Proc. SPIE 5901, 59011B, 1−7, 2005
Solar Physics and Space Weather Instrumentation
S. Fineschi and R.A. Viereck (eds.)
© SPIE − The International Society for Optical Engineering
The SMEI Real-Time Data Pipeline: From Raw CCD Frames to Photometrically
Accurate Full-Sky Maps
P.P. Hick, A. Buffington and B.V. Jackson
Center for Astrophysics and Space Sciences, University of California San Diego
Abstract
The Solar Mass Ejection Imager (SMEI) records a photometric white-light
response of the interplanetary medium from Earth over most of the sky in
near real time.
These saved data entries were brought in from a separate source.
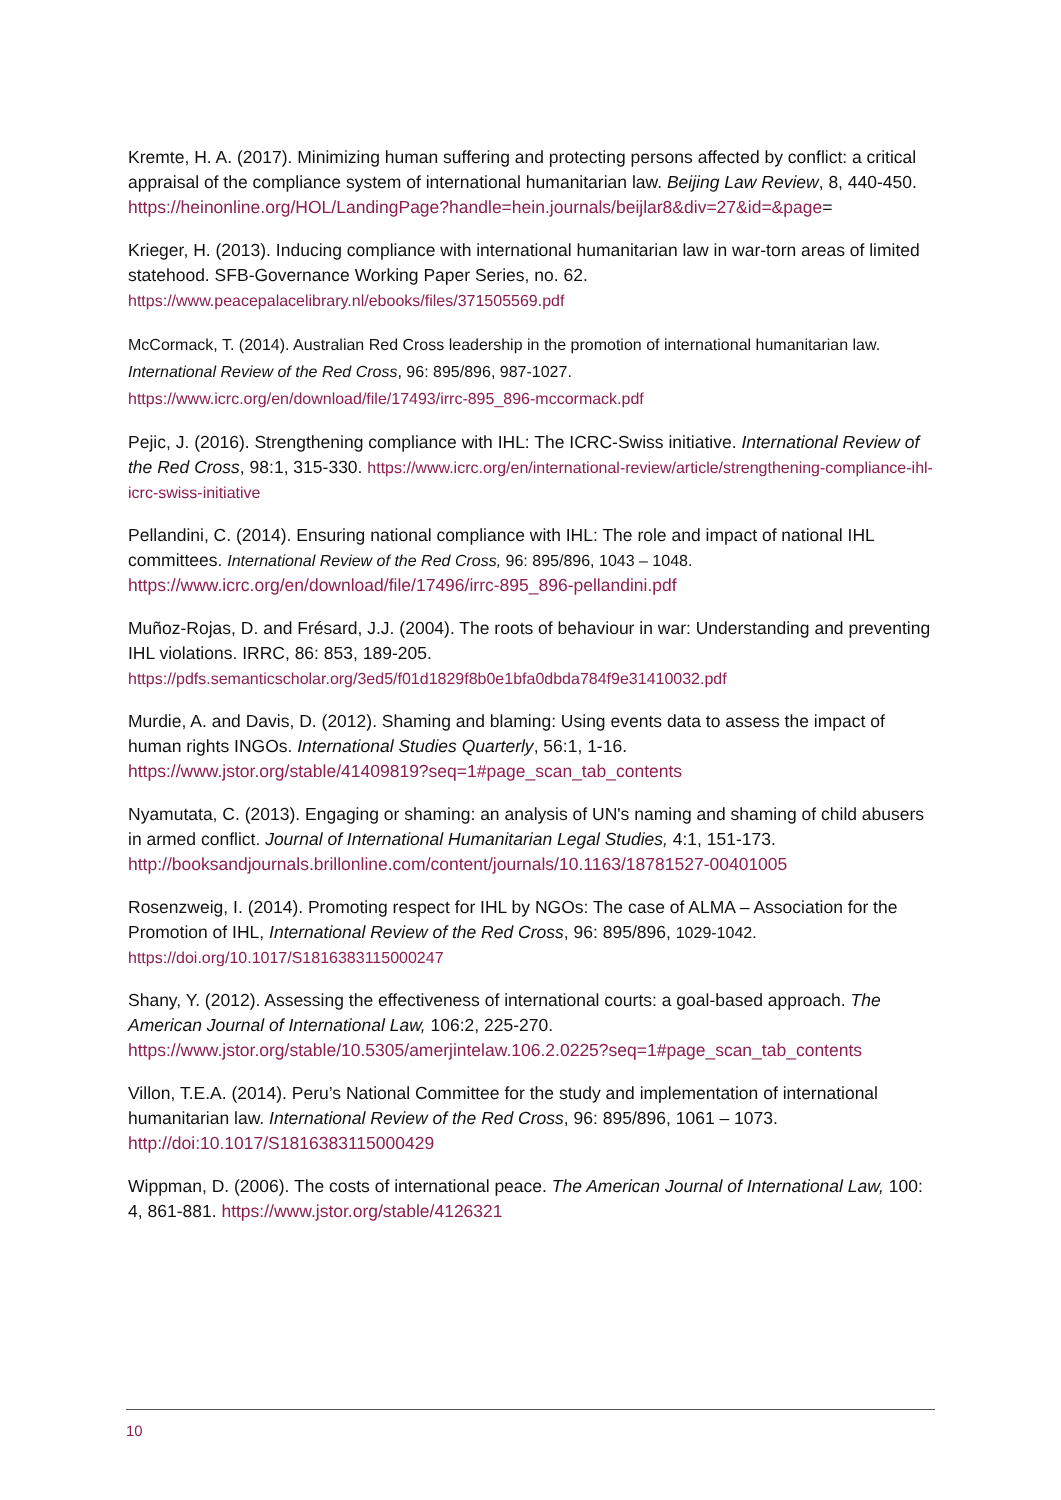Kremte, H. A. (2017). Minimizing human suffering and protecting persons affected by conflict: a critical appraisal of the compliance system of international humanitarian law. Beijing Law Review, 8, 440-450.
https://heinonline.org/HOL/LandingPage?handle=hein.journals/beijlar8&div=27&id=&page=
Krieger, H. (2013). Inducing compliance with international humanitarian law in war-torn areas of limited statehood. SFB-Governance Working Paper Series, no. 62.
https://www.peacepalacelibrary.nl/ebooks/files/371505569.pdf
McCormack, T. (2014). Australian Red Cross leadership in the promotion of international humanitarian law. International Review of the Red Cross, 96: 895/896, 987-1027.
https://www.icrc.org/en/download/file/17493/irrc-895_896-mccormack.pdf
Pejic, J. (2016). Strengthening compliance with IHL: The ICRC-Swiss initiative. International Review of the Red Cross, 98:1, 315-330. https://www.icrc.org/en/international-review/article/strengthening-compliance-ihl-icrc-swiss-initiative
Pellandini, C. (2014). Ensuring national compliance with IHL: The role and impact of national IHL committees. International Review of the Red Cross, 96: 895/896, 1043 – 1048.
https://www.icrc.org/en/download/file/17496/irrc-895_896-pellandini.pdf
Muñoz-Rojas, D. and Frésard, J.J. (2004). The roots of behaviour in war: Understanding and preventing IHL violations. IRRC, 86: 853, 189-205.
https://pdfs.semanticscholar.org/3ed5/f01d1829f8b0e1bfa0dbda784f9e31410032.pdf
Murdie, A. and Davis, D. (2012). Shaming and blaming: Using events data to assess the impact of human rights INGOs. International Studies Quarterly, 56:1, 1-16.
https://www.jstor.org/stable/41409819?seq=1#page_scan_tab_contents
Nyamutata, C. (2013). Engaging or shaming: an analysis of UN's naming and shaming of child abusers in armed conflict. Journal of International Humanitarian Legal Studies, 4:1, 151-173.
http://booksandjournals.brillonline.com/content/journals/10.1163/18781527-00401005
Rosenzweig, I. (2014). Promoting respect for IHL by NGOs: The case of ALMA – Association for the Promotion of IHL, International Review of the Red Cross, 96: 895/896, 1029-1042.
https://doi.org/10.1017/S1816383115000247
Shany, Y. (2012). Assessing the effectiveness of international courts: a goal-based approach. The American Journal of International Law, 106:2, 225-270.
https://www.jstor.org/stable/10.5305/amerjintelaw.106.2.0225?seq=1#page_scan_tab_contents
Villon, T.E.A. (2014). Peru’s National Committee for the study and implementation of international humanitarian law. International Review of the Red Cross, 96: 895/896, 1061 – 1073.
http://doi:10.1017/S1816383115000429
Wippman, D. (2006). The costs of international peace. The American Journal of International Law, 100: 4, 861-881. https://www.jstor.org/stable/4126321
10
We present the techniques required to process the SMEI data
from the time the raw CCD images become available to their final assembly into
photometrically accurate maps of the sky brightness of Thomson scattered sun
light. Steps in the SMEI data processing include: integration of new data into
the SMEI data base; conditioning to remove from the raw CCD images an
electronic offset (pedestal) and a temperature-dependent dark current
pattern; placement ("indexing") of the CCD images onto a high-resolution
sidereal grid using known spacecraft pointing information. During the indexing
the bulk of high-energy-particle hits (cosmic rays), space debris inside the
field of view, and pixels with a sudden state change ("flipper pixels") are
identified. Once the high-resolution grid is produced, it is reformatted to
a lower-resolution set of sidereal maps of sky brightness. From these we
remove bright stars, background stars, and a zodiacal cloud model (their
brightnesses are retained as additional data products). The final maps can
be represented in any convenient sky coordinate system, e.g., Sun-centered
Hammer-Aitoff or "fisheye" projections. Time series at selected sidereal
locations are extracted and processed further to remove aurorae, variable
stars and other unwanted signals. These time series of the heliospheric Thomson
scattering brightness (with a long-term base removed) are used in 3D
tomographic reconstructions. The data processing is distributed over
multiple PCs running Linux, and, runs as much as possible automatically
using recurring batch jobs ("cronjobs") mostly written in Python.
The core data processing routines are written in Fortran, C++ and IDL.